THere are a lot of plants that can be grown in a riparium (roots submerged permanently). Pt member hydrophyte sells some very common easy riparium plants, as well as planter baskets and floating rafts for riparium plants. You can also use house plants, Pothos is the most full proof one to start with and easiest to find, often sold at home depot and lows as just some unlabeled house plant. It will tolerate its leaves being wet more than other house plants which will get melted leaves if submerged. I've also successfully added:
Fittonia albivenis (sometimes called "mosaic plant" or " pink angle" if you get the pink veined variety)
Tradescantia zebrine (aka wondering jew and grows as fast as pothos)
Dwarf Palm Neanthe Bella
Syngonium
Creeping Jenny (usually 'garden plant' rather than 'house plant' but can grow submerged or emersed just fine (may melt a bit from transition from wet to dry or vise versa but will grow newly adapted leaves).


----------



## mr one (Apr 20, 2014)

AquaAurora said:


> THere are a lot of plants that can be grown in a riparium (roots submerged permanently). Pt member hydrophyte sells some very common easy riparium plants, as well as planter baskets and floating rafts for riparium plants. You can also use house plants, Pothos is the most full proof one to start with and easiest to find, often sold at home depot and lows as just some unlabeled house plant. It will tolerate its leaves being wet more than other house plants which will get melted leaves if submerged. I've also successfully added:
> Fittonia albivenis (sometimes called "mosaic plant" or " pink angle" if you get the pink veined variety)
> Tradescantia zebrine (aka wondering jew and grows as fast as pothos)
> Dwarf Palm Neanthe Bella
> ...


Im from europe so i think it makes a bit difficulties to get them


----------



## AquaAurora (Jul 10, 2013)

mr one said:


> Im from europe so i think it makes a bit difficulties to get them


Oh silly me didn't look at location..pt member Mirv has a riparium setup, they are in Italy, you can see the tank [here]. Don't know where you are and if simular plants are available to you. 
I recal someone with a riparium in the UK (can't remember username) that grew maidenhair fern successfully in the riparium style setup. I tried that fern and it half died.. I think I was way to rough on its roots trying to get the soil off and shocked it. 
I think many ferns can be adapted to riparium setups, I'd suspect they'd be somewhat available in europe?


----------



## mr one (Apr 20, 2014)

AquaAurora said:


> Oh silly me didn't look at location..pt member Mirv has a riparium setup, they are in Italy, you can see the tank [here]. Don't know where you are and if simular plants are available to you.
> I recal someone with a riparium in the UK (can't remember username) that grew maidenhair fern successfully in the riparium style setup. I tried that fern and it half died.. I think I was way to rough on its roots trying to get the soil off and shocked it.

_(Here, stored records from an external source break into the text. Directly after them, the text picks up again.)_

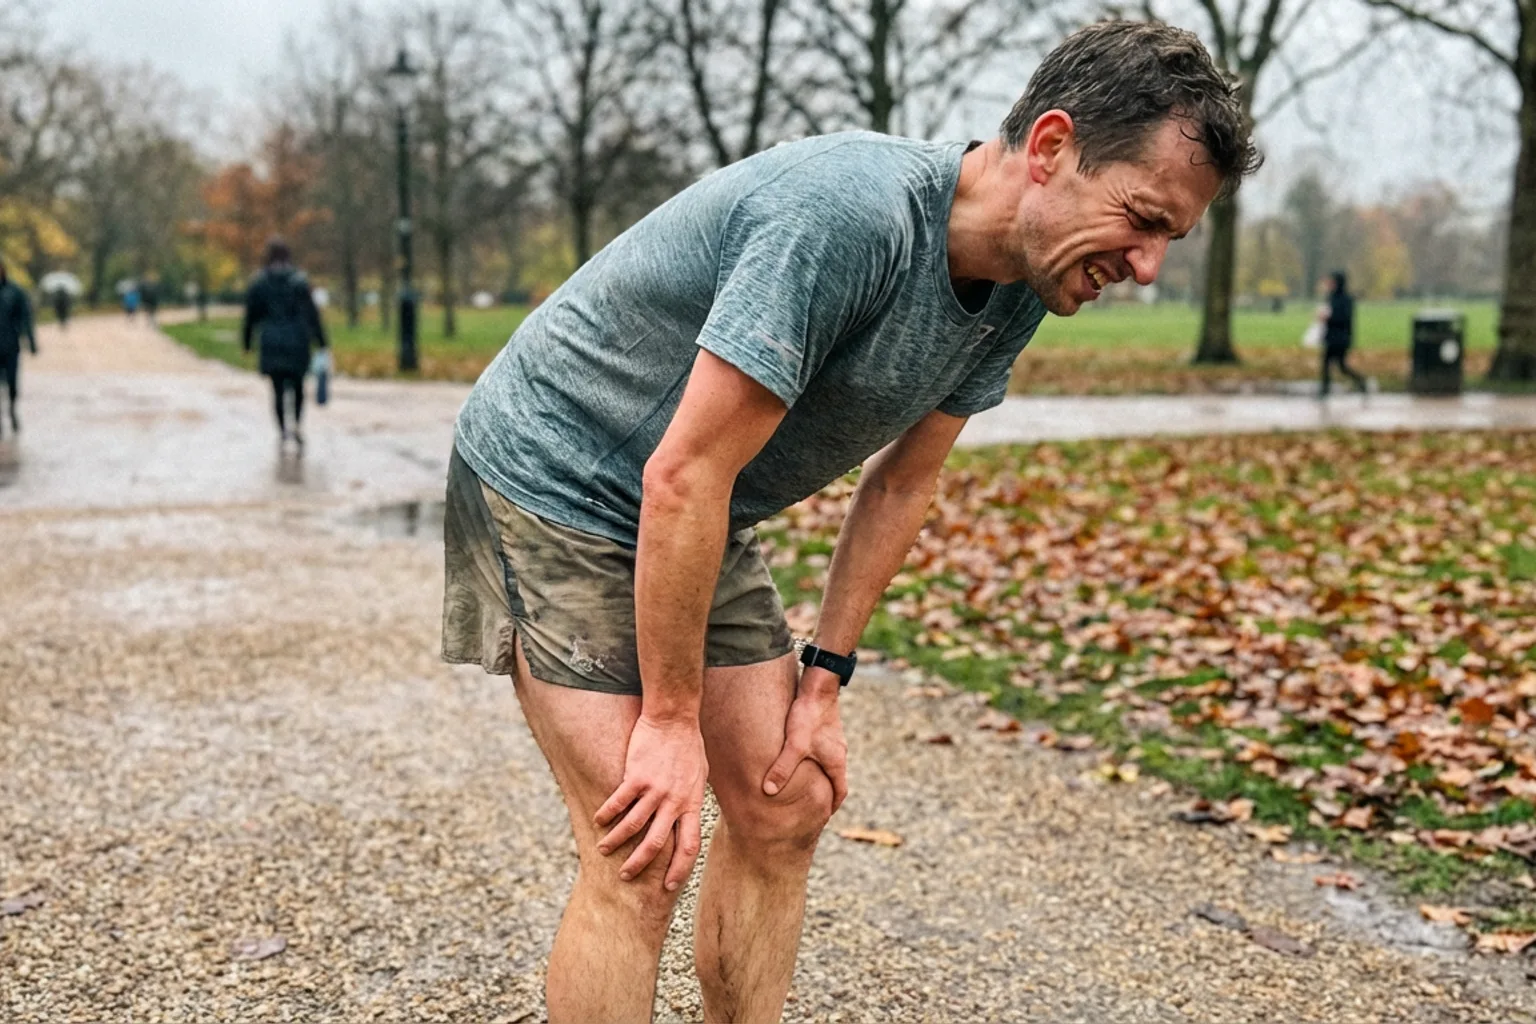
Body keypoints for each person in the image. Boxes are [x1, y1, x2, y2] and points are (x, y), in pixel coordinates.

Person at [442, 19, 1260, 1023]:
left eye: (1169, 239)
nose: (1146, 268)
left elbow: (900, 483)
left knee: (787, 805)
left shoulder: (1025, 285)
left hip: (694, 499)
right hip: (549, 479)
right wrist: (667, 718)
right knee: (644, 846)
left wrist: (824, 677)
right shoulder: (846, 216)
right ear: (1051, 148)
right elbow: (682, 473)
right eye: (1140, 219)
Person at [242, 238, 327, 447]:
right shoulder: (300, 282)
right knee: (298, 386)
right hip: (298, 340)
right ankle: (297, 424)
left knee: (278, 389)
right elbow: (312, 314)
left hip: (272, 341)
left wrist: (247, 342)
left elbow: (251, 316)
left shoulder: (260, 283)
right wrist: (322, 341)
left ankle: (282, 431)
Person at [0, 260, 38, 437]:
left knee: (12, 384)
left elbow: (25, 317)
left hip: (10, 346)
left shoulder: (15, 292)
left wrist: (30, 341)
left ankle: (12, 409)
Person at [1319, 270, 1367, 396]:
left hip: (1341, 337)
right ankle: (1324, 390)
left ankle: (1361, 380)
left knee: (1340, 365)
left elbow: (1345, 318)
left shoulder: (1346, 299)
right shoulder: (1331, 297)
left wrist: (1329, 318)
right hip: (1331, 336)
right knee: (1327, 363)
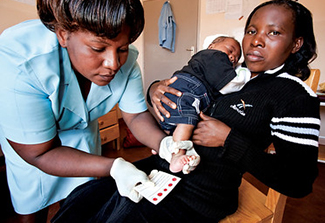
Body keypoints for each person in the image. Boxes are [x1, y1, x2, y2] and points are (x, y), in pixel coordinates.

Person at [51, 1, 320, 222]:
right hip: (162, 169)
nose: (257, 41)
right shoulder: (235, 75)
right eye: (252, 30)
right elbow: (190, 86)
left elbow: (298, 182)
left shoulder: (294, 96)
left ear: (296, 44)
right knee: (83, 200)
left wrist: (228, 140)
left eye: (273, 33)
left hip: (200, 196)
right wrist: (156, 89)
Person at [0, 0, 167, 222]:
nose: (113, 63)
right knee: (32, 209)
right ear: (62, 35)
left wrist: (163, 143)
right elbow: (39, 153)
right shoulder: (21, 60)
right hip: (33, 142)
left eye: (122, 49)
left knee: (80, 201)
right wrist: (115, 166)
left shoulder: (127, 60)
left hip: (81, 134)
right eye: (98, 48)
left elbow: (136, 115)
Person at [159, 36, 250, 174]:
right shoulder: (215, 56)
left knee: (177, 125)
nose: (232, 58)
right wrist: (243, 73)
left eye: (236, 58)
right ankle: (178, 154)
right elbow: (229, 85)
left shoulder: (206, 61)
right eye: (230, 50)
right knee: (187, 122)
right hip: (185, 92)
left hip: (178, 92)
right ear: (211, 46)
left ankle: (165, 146)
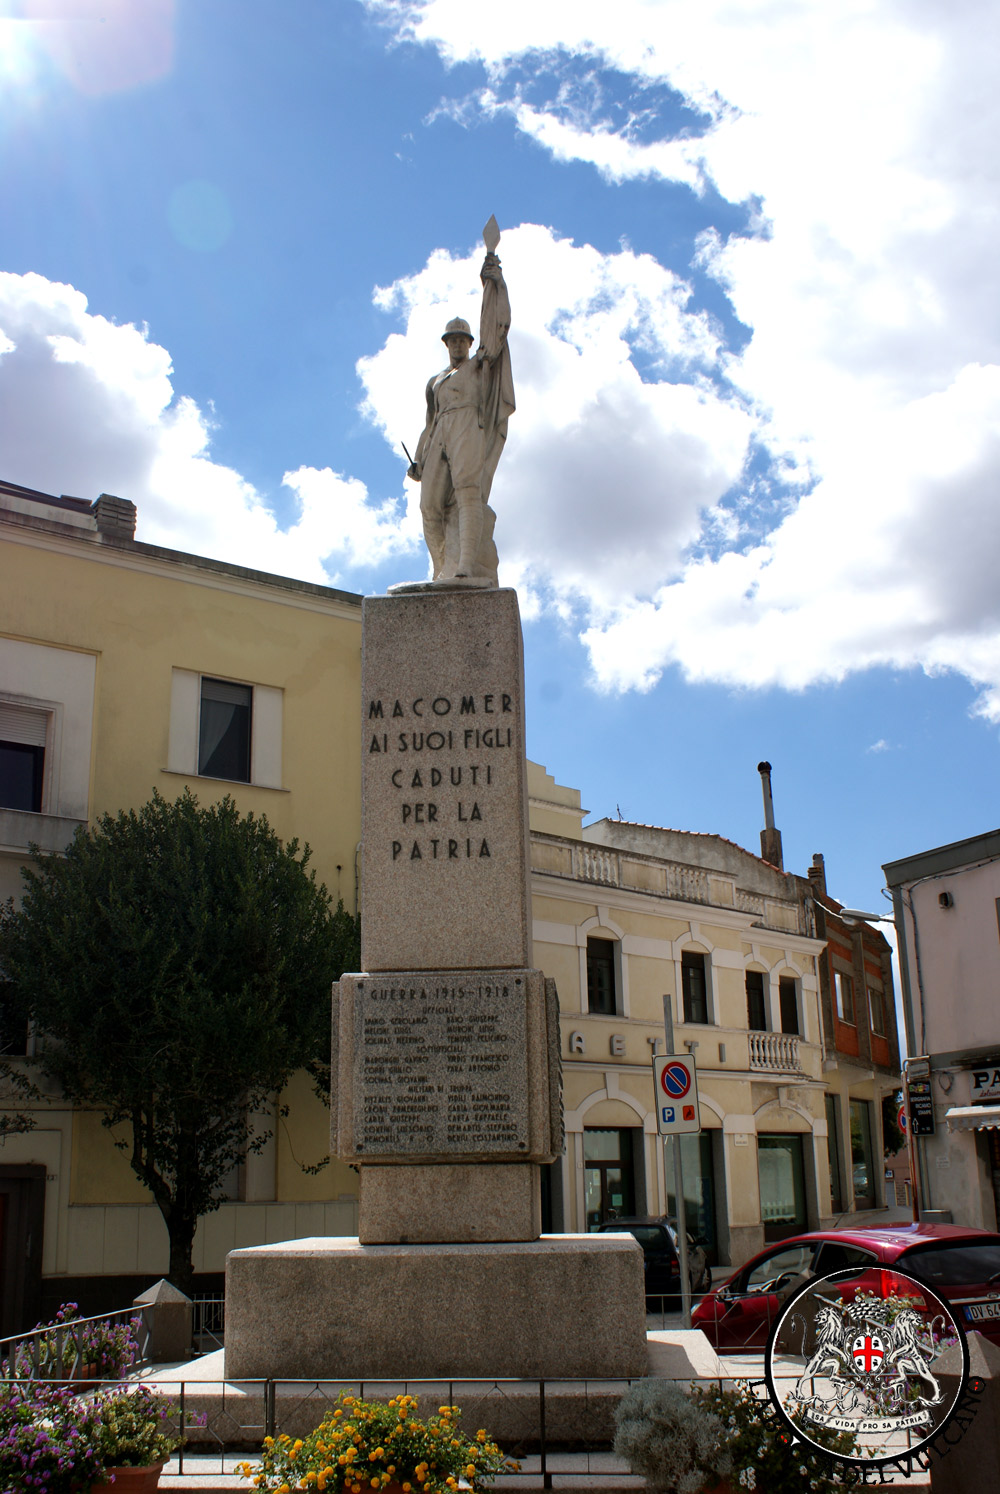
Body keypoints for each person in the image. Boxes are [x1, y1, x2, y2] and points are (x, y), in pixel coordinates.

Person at [406, 251, 514, 583]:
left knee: (468, 492)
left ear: (468, 343)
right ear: (446, 344)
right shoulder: (435, 381)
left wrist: (494, 283)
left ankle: (467, 563)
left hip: (468, 423)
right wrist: (419, 460)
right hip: (441, 430)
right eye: (451, 341)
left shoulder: (480, 366)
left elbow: (497, 330)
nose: (456, 345)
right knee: (429, 507)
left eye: (461, 340)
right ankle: (443, 568)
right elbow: (429, 423)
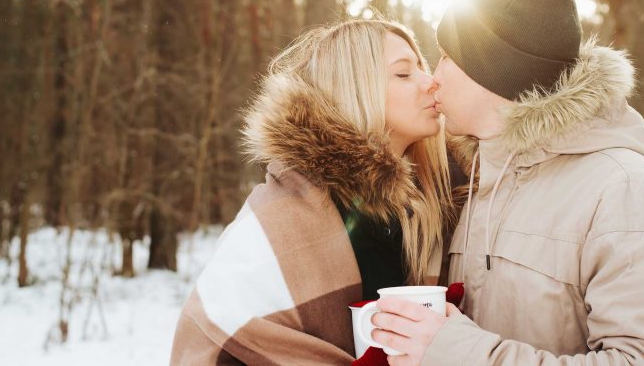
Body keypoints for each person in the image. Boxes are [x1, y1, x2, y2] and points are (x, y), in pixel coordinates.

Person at [369, 0, 644, 365]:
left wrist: (457, 354)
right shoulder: (479, 182)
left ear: (494, 72)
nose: (434, 80)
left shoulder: (630, 195)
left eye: (446, 58)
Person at [169, 19, 454, 365]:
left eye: (422, 68)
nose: (431, 82)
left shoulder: (424, 204)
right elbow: (217, 330)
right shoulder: (285, 214)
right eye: (404, 74)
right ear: (356, 89)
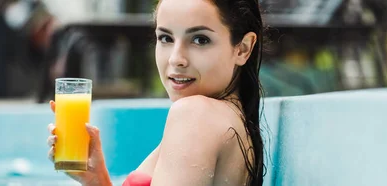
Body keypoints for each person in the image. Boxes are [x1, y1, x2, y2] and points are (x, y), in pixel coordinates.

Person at [47, 0, 266, 185]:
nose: (175, 59)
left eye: (200, 40)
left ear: (243, 48)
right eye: (166, 38)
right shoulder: (232, 119)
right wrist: (99, 180)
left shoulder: (196, 114)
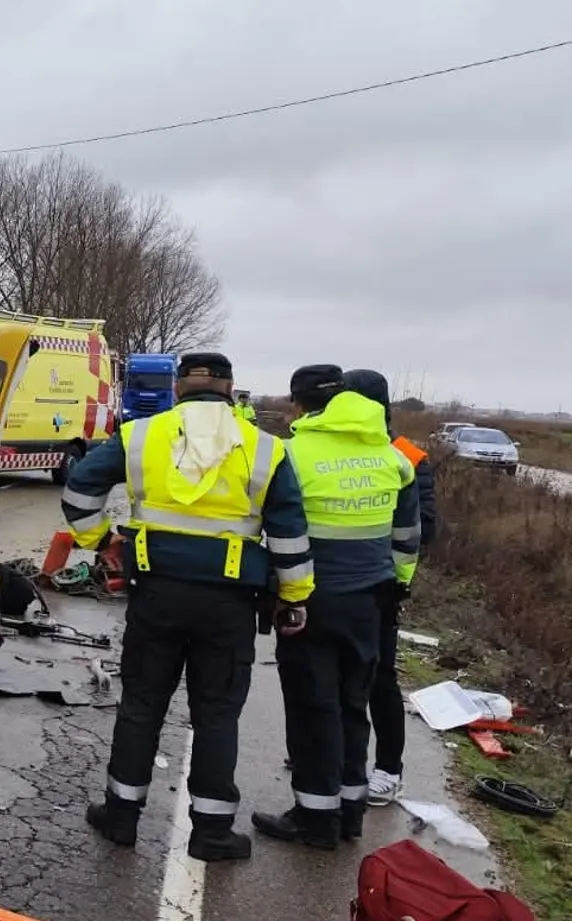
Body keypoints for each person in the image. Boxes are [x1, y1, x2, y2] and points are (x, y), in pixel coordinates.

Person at [66, 351, 314, 862]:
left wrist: (102, 543)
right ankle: (211, 833)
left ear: (179, 388)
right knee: (217, 714)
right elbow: (289, 535)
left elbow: (79, 488)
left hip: (155, 595)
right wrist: (295, 598)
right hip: (228, 605)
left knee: (140, 706)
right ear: (230, 389)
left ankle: (121, 817)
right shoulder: (263, 448)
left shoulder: (140, 435)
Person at [253, 366, 419, 850]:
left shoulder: (292, 453)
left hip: (309, 600)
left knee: (312, 707)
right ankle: (350, 814)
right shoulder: (392, 458)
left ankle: (314, 819)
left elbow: (273, 526)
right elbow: (408, 538)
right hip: (372, 600)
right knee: (352, 704)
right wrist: (398, 585)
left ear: (300, 405)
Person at [340, 369, 438, 807]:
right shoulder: (339, 452)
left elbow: (426, 528)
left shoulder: (407, 457)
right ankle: (343, 758)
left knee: (379, 679)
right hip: (339, 586)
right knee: (336, 676)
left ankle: (388, 770)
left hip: (381, 587)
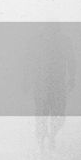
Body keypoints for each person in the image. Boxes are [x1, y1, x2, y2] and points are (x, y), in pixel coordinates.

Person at [27, 23, 75, 151]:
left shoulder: (64, 41)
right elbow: (30, 61)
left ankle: (51, 136)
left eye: (54, 29)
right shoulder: (39, 41)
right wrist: (27, 80)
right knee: (42, 115)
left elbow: (71, 59)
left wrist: (72, 77)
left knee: (58, 115)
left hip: (57, 84)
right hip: (42, 84)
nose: (52, 32)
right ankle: (42, 144)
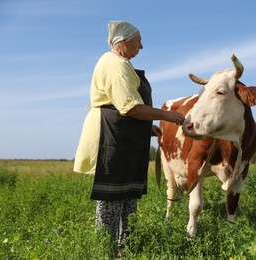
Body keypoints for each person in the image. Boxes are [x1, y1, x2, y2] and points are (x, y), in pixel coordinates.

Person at [73, 21, 185, 256]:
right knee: (112, 196)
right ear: (122, 42)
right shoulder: (115, 65)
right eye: (138, 41)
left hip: (125, 135)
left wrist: (148, 128)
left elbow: (127, 107)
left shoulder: (120, 63)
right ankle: (106, 251)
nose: (141, 46)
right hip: (113, 136)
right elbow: (130, 107)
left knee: (127, 196)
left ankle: (126, 248)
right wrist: (168, 115)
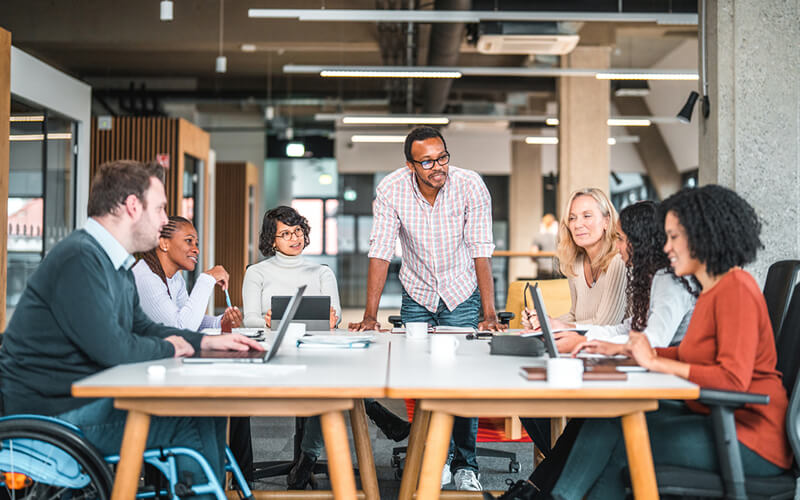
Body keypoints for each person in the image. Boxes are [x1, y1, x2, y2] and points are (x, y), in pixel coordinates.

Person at [490, 185, 791, 500]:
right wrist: (621, 349)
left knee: (621, 440)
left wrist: (653, 360)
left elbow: (732, 380)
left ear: (704, 236)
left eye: (673, 237)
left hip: (750, 438)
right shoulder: (711, 290)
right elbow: (688, 354)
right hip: (715, 417)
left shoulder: (736, 288)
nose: (666, 247)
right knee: (607, 418)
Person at [0, 160, 263, 495]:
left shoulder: (115, 262)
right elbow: (114, 349)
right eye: (161, 209)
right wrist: (172, 347)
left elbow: (142, 326)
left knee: (206, 407)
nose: (166, 220)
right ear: (132, 206)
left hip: (78, 402)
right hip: (51, 420)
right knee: (186, 417)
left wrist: (204, 343)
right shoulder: (80, 259)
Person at [349, 126, 506, 491]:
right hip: (417, 292)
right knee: (421, 378)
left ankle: (466, 464)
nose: (438, 167)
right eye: (427, 161)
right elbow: (380, 252)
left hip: (461, 290)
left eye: (443, 157)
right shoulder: (391, 189)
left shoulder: (470, 185)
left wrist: (489, 311)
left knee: (462, 380)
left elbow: (482, 249)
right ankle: (437, 456)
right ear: (411, 165)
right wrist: (370, 316)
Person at [517, 200, 698, 475]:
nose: (618, 246)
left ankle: (546, 486)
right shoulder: (653, 277)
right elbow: (628, 328)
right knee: (579, 422)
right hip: (650, 375)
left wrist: (581, 341)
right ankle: (544, 486)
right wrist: (570, 332)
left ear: (640, 241)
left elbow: (652, 343)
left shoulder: (668, 281)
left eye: (622, 239)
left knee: (591, 417)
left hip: (666, 386)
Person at [132, 215, 253, 482]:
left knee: (237, 401)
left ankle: (240, 480)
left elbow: (194, 322)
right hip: (150, 378)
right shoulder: (145, 278)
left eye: (196, 242)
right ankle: (211, 479)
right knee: (223, 400)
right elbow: (180, 328)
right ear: (163, 244)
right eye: (188, 241)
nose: (196, 248)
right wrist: (206, 280)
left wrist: (221, 322)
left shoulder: (173, 279)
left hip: (171, 367)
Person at [241, 205, 343, 490]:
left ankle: (307, 458)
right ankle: (374, 411)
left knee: (332, 380)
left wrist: (328, 319)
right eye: (285, 233)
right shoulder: (256, 273)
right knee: (334, 384)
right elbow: (249, 318)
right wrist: (267, 320)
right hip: (277, 350)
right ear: (271, 240)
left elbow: (336, 316)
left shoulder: (322, 272)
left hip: (316, 349)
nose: (294, 238)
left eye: (297, 231)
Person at [522, 187, 627, 354]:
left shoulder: (619, 260)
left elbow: (607, 325)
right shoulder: (577, 262)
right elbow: (574, 315)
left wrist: (558, 326)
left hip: (613, 353)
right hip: (586, 349)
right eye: (572, 218)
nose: (578, 224)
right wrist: (545, 322)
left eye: (587, 216)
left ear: (606, 221)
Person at [530, 213, 559, 279]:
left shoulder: (538, 237)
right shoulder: (560, 237)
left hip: (543, 269)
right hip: (557, 269)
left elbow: (533, 255)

Thank you  Ok tried to go back on first placement and had a bit of bad luck but it looks almost like in first time  filling up another two buckets to let a substrate to bancrupt and to soak wood


----------



## Dantrasy (Sep 9, 2013)

wow. It was good with just the rocks, but the dw adds a whole other dimension. i wouldn't go with the dw straight up, looks unnatural. off to one side is better, follow the flow of the rocks. 

only thing I'm not sure about is the sub. white gives off a bit of a glare.


----------



## mr one (Apr 20, 2014)

Dantrasy said:


> wow. It was good with just the rocks, but the dw adds a whole other dimension. i wouldn't go with the dw straight up, looks unnatural. off to one side is better, follow the flow of the rocks.
> 
> only thing I'm not sure about is the sub. white gives off a bit of a glare.


sand gives some brightnes and at some point i was thinking maybe to change it for a bigger fraction size sand than this


----------



## ROYWS3 (Feb 1, 2014)

I like the vertical orientation in post 16. I like how the wood extends above the water line + it allows space in the entire back left corner to plant. I also like the different colors and textures of the hardscape and the two different substrates. JMO

Good luck with it


----------



## mr one (Apr 20, 2014)

ROYWS3 said:


> I like the vertical orientation in post 16. I like how the wood extends above the water line + it allows space in the entire back left corner to plant. I also like the different colors and textures of the hardscape and the two different substrates. JMO
> 
> Good luck with it


Thanks  So just got sooo much blyxa that i dont have so much space, so thinking maybe put all leftovers to my first 45 l tank till i chop it  so photo as it is now, thank you all guys you all helped me a lot


----------